- [Job item]: Begin at the record line containing "Венге Натуральный 07" and stop after the one containing "- сочетание лаконичного". Write those lines out again, swapping "Комплект" for "Набор" and keeping everything else the same.

- [Listed records]:
== == ==

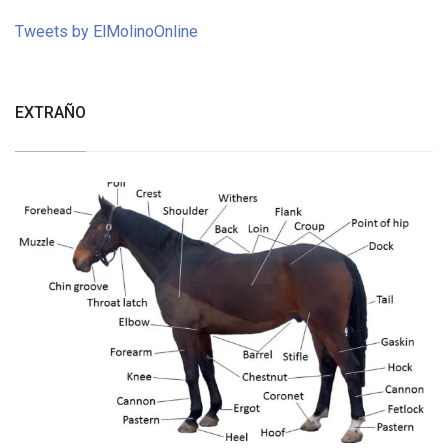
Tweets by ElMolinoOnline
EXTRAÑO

== == ==

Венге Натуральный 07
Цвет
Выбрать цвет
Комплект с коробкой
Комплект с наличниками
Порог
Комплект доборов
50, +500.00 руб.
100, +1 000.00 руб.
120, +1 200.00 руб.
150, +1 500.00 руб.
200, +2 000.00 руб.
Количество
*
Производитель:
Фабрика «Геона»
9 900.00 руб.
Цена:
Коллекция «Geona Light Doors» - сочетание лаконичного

== == ==

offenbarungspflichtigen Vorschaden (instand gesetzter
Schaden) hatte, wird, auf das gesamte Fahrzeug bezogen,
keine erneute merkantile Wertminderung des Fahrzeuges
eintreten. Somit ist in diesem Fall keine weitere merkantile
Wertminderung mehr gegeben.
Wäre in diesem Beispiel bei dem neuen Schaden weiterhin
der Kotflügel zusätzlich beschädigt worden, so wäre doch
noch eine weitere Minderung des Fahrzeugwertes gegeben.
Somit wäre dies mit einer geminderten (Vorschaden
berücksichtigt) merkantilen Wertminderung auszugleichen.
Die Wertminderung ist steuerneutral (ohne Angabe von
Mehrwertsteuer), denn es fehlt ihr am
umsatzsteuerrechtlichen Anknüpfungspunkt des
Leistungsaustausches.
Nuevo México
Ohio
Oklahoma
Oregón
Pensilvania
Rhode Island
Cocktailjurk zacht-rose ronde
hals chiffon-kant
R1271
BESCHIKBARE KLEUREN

== == ==

- [Answer section]:
Венге Натуральный 07
Цвет
Выбрать цвет
Набор с коробкой
Набор с наличниками
Порог
Набор доборов
50, +500.00 руб.
100, +1 000.00 руб.
120, +1 200.00 руб.
150, +1 500.00 руб.
200, +2 000.00 руб.
Количество
*
Производитель:
Фабрика «Геона»
9 900.00 руб.
Цена:
Коллекция «Geona Light Doors» - сочетание лаконичного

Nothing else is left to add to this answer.